Re: P7520(120,6,0) - slow? [Resolved- Bad WU]

PostPosted: Fri Mar 28, 2014 7:08 pm
by bruce
The person who can fix this problem has been notified.

Re: P7520(120,6,0) - slow? [Resolved- Bad WU]

PostPosted: Fri Mar 28, 2014 7:25 pm
by billford
Thanks Bruce.

P7520 (Run 5, Clone 7, Gen 0) Slow?

PostPosted: Fri Mar 28, 2014 7:41 pm
by parkut
Another bad one? My Quad Core Linux box, reporting a very low PPD

Code: Select all
model name   : Intel(R) Core(TM)2 Quad CPU    Q8300  @ 2.50GHz
cpu MHz      : 2497.000
cache size   : 2048 KB
Memory: 1.95GiB
...
Client Version:   7.3.6
Core: FahCore_a4.exe
Core Version:  2.27 (Dec. 15, 2010)
Current Work Unit
-----------------
Name: p7520_ctx-mut
Tag: P7520R5C7G0
Download time: March 27 19:52:33
Due time: April 02 19:52:33
Progress: 69%  [||||||____]
...
Project: 7520 (Run 5, Clone 7, Gen 0)
basecredit: 850
ppd: 2550
creditestimate: 3435
...
18:28:05:WU01:FS00:0xa4:Completed 690000 out of 1000000 steps  (69%)
18:08:42:WU01:FS00:0xa4:Completed 680000 out of 1000000 steps  (68%)
17:49:19:WU01:FS00:0xa4:Completed 670000 out of 1000000 steps  (67%)
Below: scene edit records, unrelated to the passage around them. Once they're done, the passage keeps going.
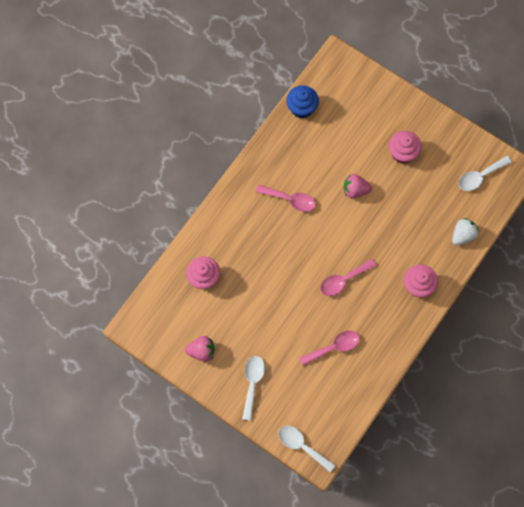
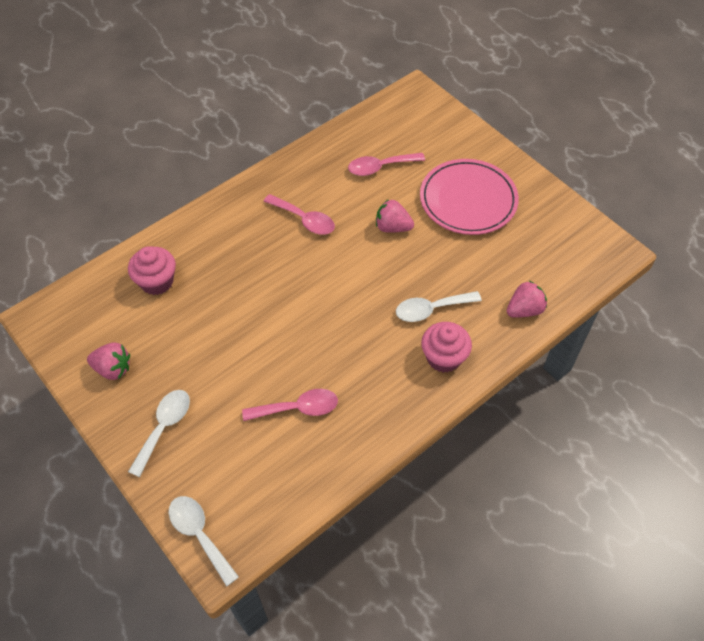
camera: 15 degrees right, 15 degrees down
blue cupcake [286,85,319,118] -> none
pink spoon [320,259,377,296] -> pink spoon moved to [348,153,425,176]
pink cupcake [389,131,422,163] -> pink plate [420,159,519,235]
white strawberry [452,218,479,245] -> pink strawberry [507,281,547,318]
white spoon [459,156,512,191] -> white spoon moved to [396,291,482,322]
Re: P7520(120,6,0) - slow? [Resolved- Bad WU]

PostPosted: Fri Mar 28, 2014 7:46 pm
by Joe_H
Yes, that does appear to be a "bad" WU. Normal number of steps for one from Project 7520 is 500000. It might not be bad in the sense of inaccurate simulation in that it might calculate all the way to finishing, but the points, etc. will be off.

Re: P7520(120,6,0) - slow? [Resolved- Bad WU]
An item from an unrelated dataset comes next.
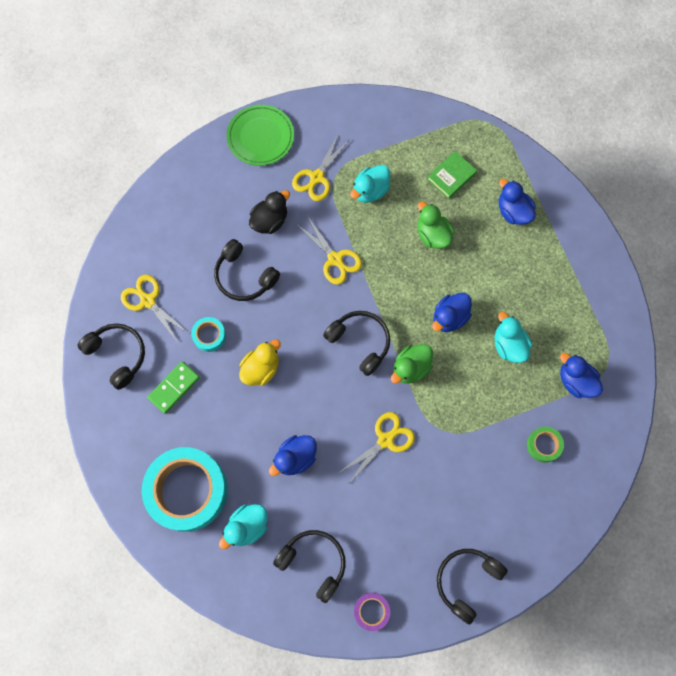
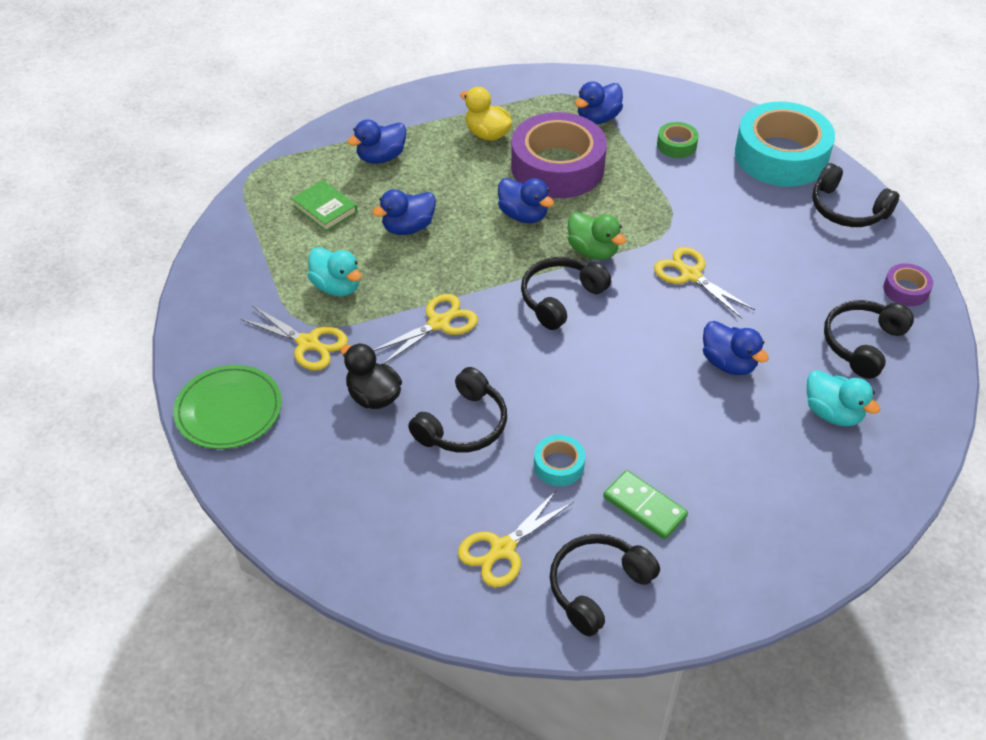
camera: 90 degrees left, 25 degrees down
turquoise tape [142,447,228,532] -> turquoise tape moved to [735,102,835,187]
yellow duck [239,339,281,386] -> yellow duck moved to [460,87,512,141]
green duck [418,201,454,249] -> blue duck [372,189,436,235]
turquoise duck [495,312,532,363] -> purple tape [511,112,607,198]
PostPosted: Fri Mar 28, 2014 7:55 pm
by bruce
bruce wrote:The person who can fix this problem has been notified.


As you can probably tell from comments in this topic, the problem has occurred before. The project was shut down temporarily. The bad WUs were identified and corrected and that project resumed. My guess is that the same process will be followed this time. I don't know enough facts, so this prediction may or may not apply this time.

Re: P7520(120,6,0) - slow? [Resolved- Bad WU]
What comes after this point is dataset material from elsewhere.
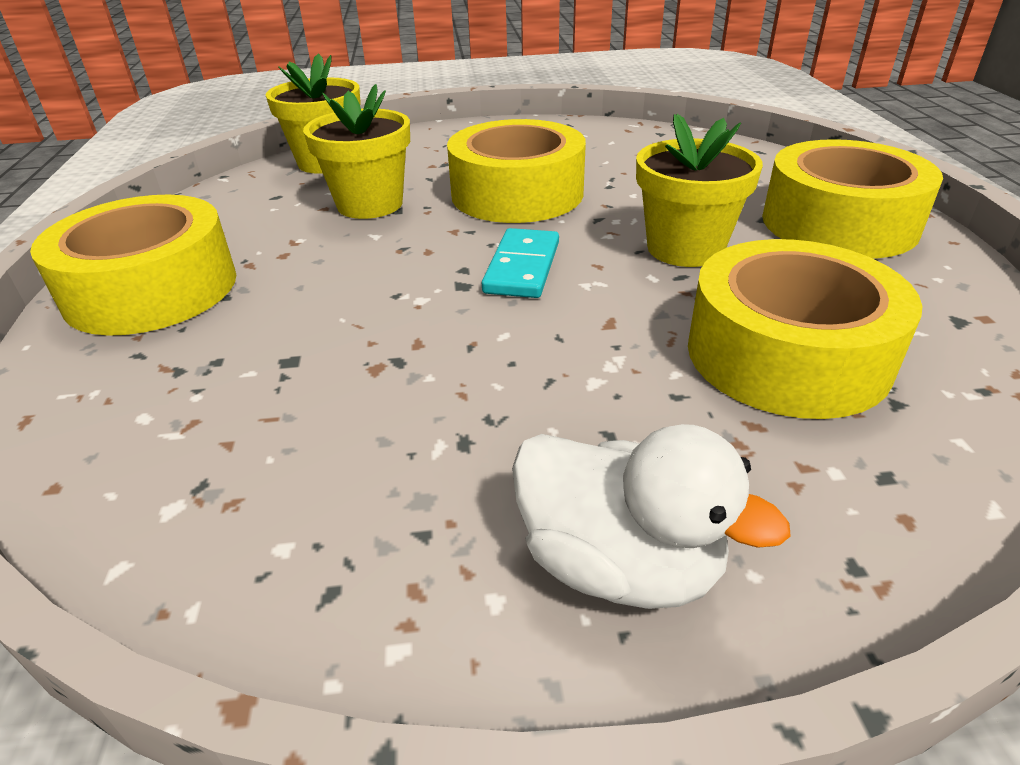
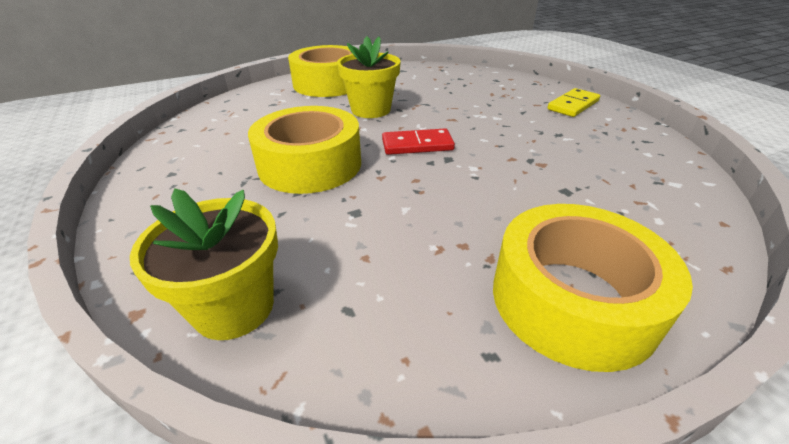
camera: 110 degrees left, 0 degrees up
yellow flower pot [303,84,410,219] -> none
turquoise domino [482,228,559,298] -> red domino [382,128,455,155]
white duck [512,424,791,609] -> yellow domino [547,88,600,117]
yellow tape [688,239,922,419] -> none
PostPosted: Fri Mar 28, 2014 8:04 pm
by billford
bruce wrote:I don't know enough facts, so this prediction may or may not apply this time.

Not to worry, it's a (very) little milestone for me- my first bad WU :wink:

(Even if I didn't realise what it was at the time, and thought it was a problem at my end!)

Re: P7520(120,6,0) - slow? [Resolved- Bad WU]

PostPosted: Fri Oct 03, 2014 8:45 pm
by orion456
My quadcore q6600 folding p7520(R33,C1,G418) and (R63,C2,G414) are showing 1100 ppd where normally SMP gets 7 to 10,000 on my system. Something must still be wrong with those WUs.

Re: P7520(120,6,0) - slow? [Resolved- Bad WU]

PostPosted: Tue Oct 07, 2014 9:41 pm
by orion456
I continue to get the p7520 WUs and at 1100 ppd, they aren't worth the power necessary to run them. If I continue to get these, I'm going to shut down those folders until they are fixed.